San Francisco
Robert Frank in America at Cantor Arts Center
From our partners at Art Practical, today we bring you a review of a new exhibition of Robert Frank’s photographs at the Cantor Arts Center at Stanford University. Though these photographs are now sixty years old, they are still surprisingly relevant; author Danica Willard Sachs remarks, “Through revealing details, Frank charts the uneasy political geography of a vast country on the verge of change.” This article was originally published on December 18, 2014.

Robert Frank. Detroit, 1955; gelatin silver print, 8 ½ x 13 in. Courtesy of Cantor Arts Center at Stanford University. © Robert Frank.
Few landmarks in photographic history loom as large as Robert Frank’s The Americans. This seminal book has been so widely exhibited, riffed on, and dissected, it would be easy to assume that the Cantor Arts Center’s current exhibition, Robert Frank in America, does little to expand on the narrative surrounding this body of work. Instead, the exhibition, curated by Peter Galassi, surprises with a host of unfamiliar photographs drawn from the Cantor’s collection paired with some favorites from the original series. The result is a survey that reveals how The Americans was distilled from hundreds of equally captivating photographs to a neat eighty-three.
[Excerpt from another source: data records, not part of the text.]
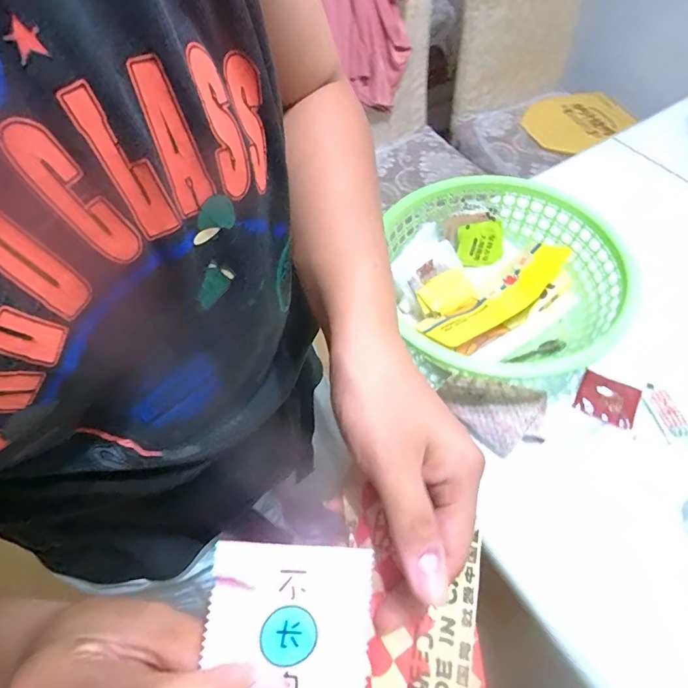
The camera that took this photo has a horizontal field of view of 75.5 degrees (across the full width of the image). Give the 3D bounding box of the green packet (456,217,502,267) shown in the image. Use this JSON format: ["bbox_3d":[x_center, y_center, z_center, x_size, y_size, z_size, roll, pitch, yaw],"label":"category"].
[{"bbox_3d":[0.199,-0.149,0.651,0.062,0.066,0.016,-8,35,15],"label":"green packet"}]

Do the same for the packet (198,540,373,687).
[{"bbox_3d":[-0.021,0.115,0.175,0.064,0.007,0.065,9,75,-11],"label":"packet"}]

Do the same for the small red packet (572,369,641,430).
[{"bbox_3d":[0.331,0.070,0.558,0.068,0.011,0.060,28,64,20],"label":"small red packet"}]

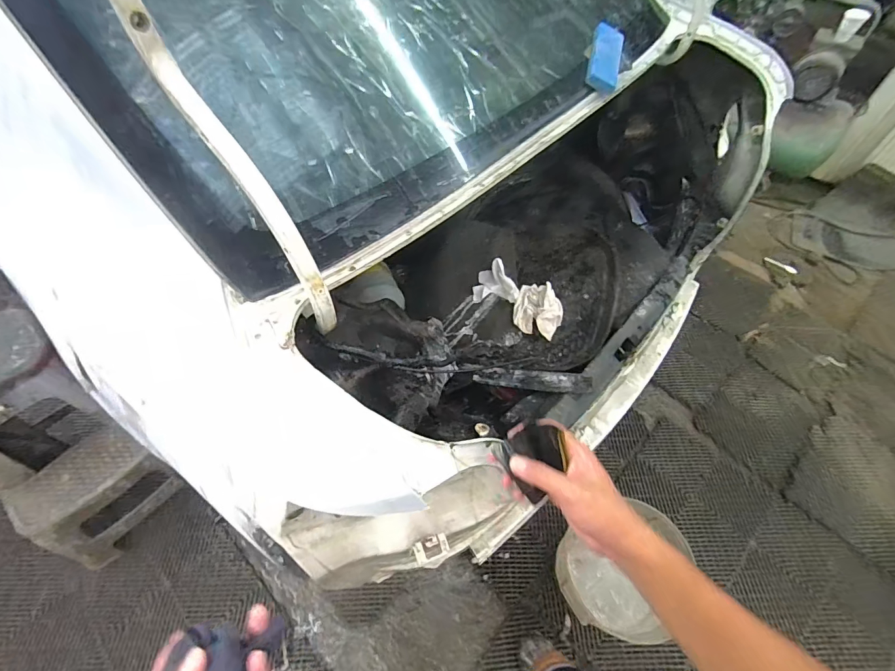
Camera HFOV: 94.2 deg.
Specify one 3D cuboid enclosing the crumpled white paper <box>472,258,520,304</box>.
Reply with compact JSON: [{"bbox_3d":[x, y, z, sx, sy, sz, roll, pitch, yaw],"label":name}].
[{"bbox_3d":[0.135,-0.143,1.125,0.120,0.070,0.103,11,56,7],"label":"crumpled white paper"}]

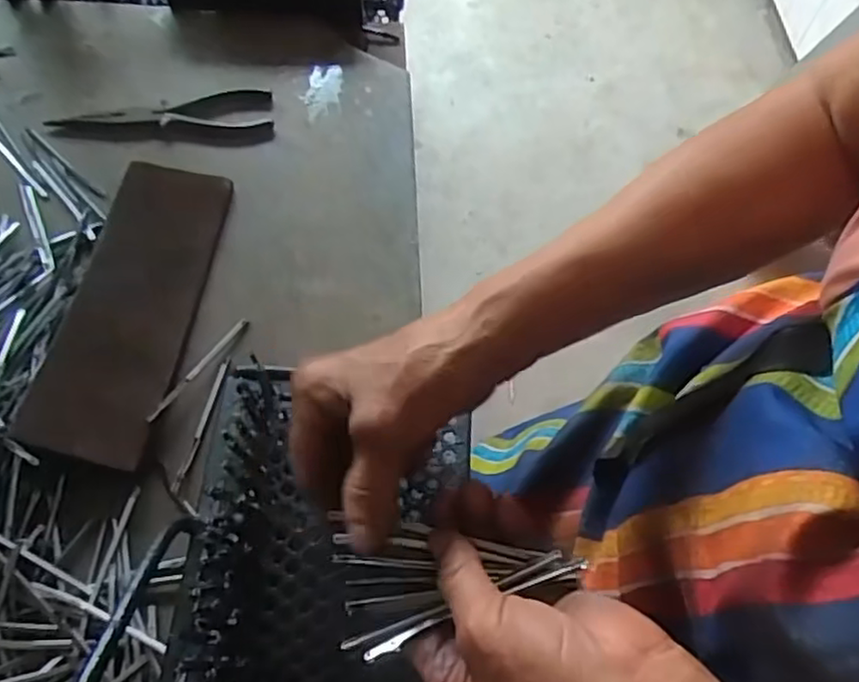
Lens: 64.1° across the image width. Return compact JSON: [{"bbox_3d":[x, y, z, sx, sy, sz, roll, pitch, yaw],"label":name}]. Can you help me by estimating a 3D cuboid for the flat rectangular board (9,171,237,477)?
[{"bbox_3d":[-0.217,-0.030,0.509,0.087,0.015,0.246,11,59,-10],"label":"flat rectangular board"}]

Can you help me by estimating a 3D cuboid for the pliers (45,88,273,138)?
[{"bbox_3d":[-0.234,-0.200,0.606,0.186,0.009,0.054,-4,62,-6],"label":"pliers"}]

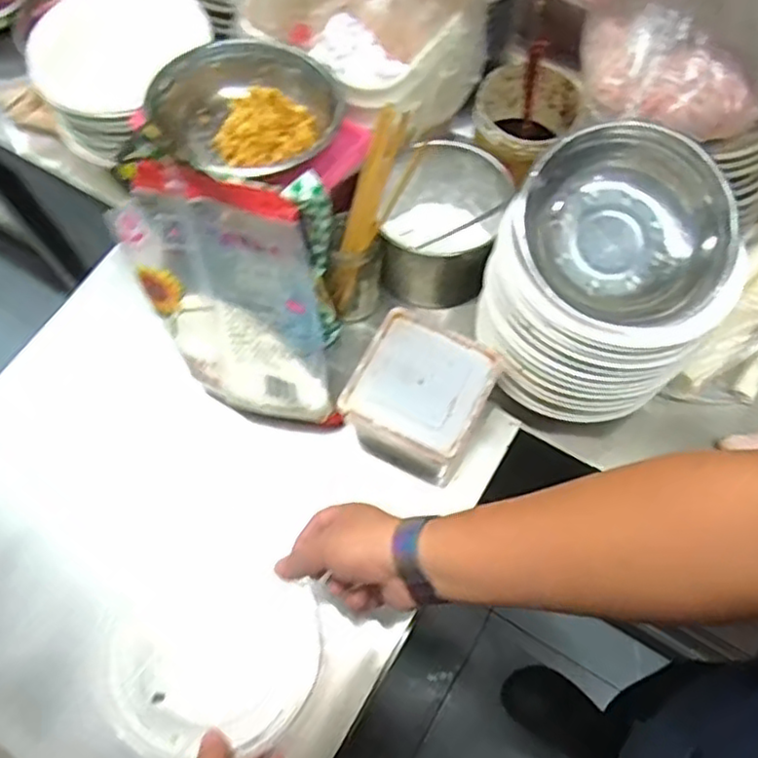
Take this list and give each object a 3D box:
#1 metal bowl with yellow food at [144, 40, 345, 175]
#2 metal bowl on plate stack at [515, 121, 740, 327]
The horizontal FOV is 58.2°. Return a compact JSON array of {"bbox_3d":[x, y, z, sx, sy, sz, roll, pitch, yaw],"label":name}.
[{"bbox_3d":[-0.122,-0.251,0.648,0.169,0.060,0.161,-1,67,1],"label":"metal bowl with yellow food"},{"bbox_3d":[0.215,-0.133,0.594,0.184,0.073,0.177,28,74,0],"label":"metal bowl on plate stack"}]

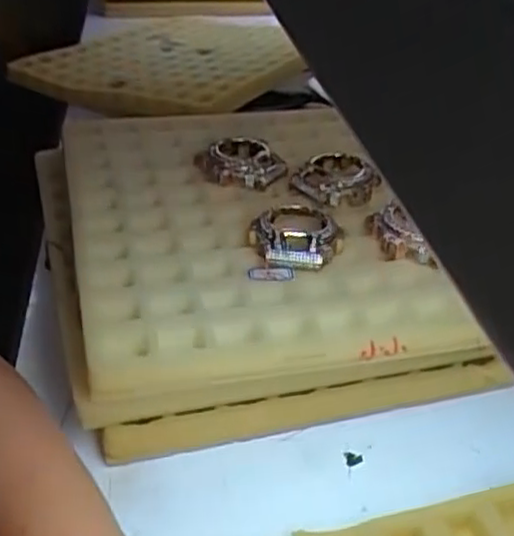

Swiss photographer Frank was most productive between 1955 and 1956, when a Guggenheim Fellowship allowed him to travel across the country. Aside from the photographs that eventually became part of The Americans, the bulk of Frank’s work from this time has been largely unseen. The Cantor’s exhibition flushes out this period. As Galassi writes in the accompanying catalog, “In all of Frank’s American work there are no natural wonders, no amber waves of grain, no mighty ports, no grand public monuments, no cozy towns or bright lights of Broadway.” Instead, Frank focused on politics, race, religion, Hollywood, and cars—themes that organize the Cantor’s exhibition—creating compositions that highlight the quirks and eccentricities of American culture.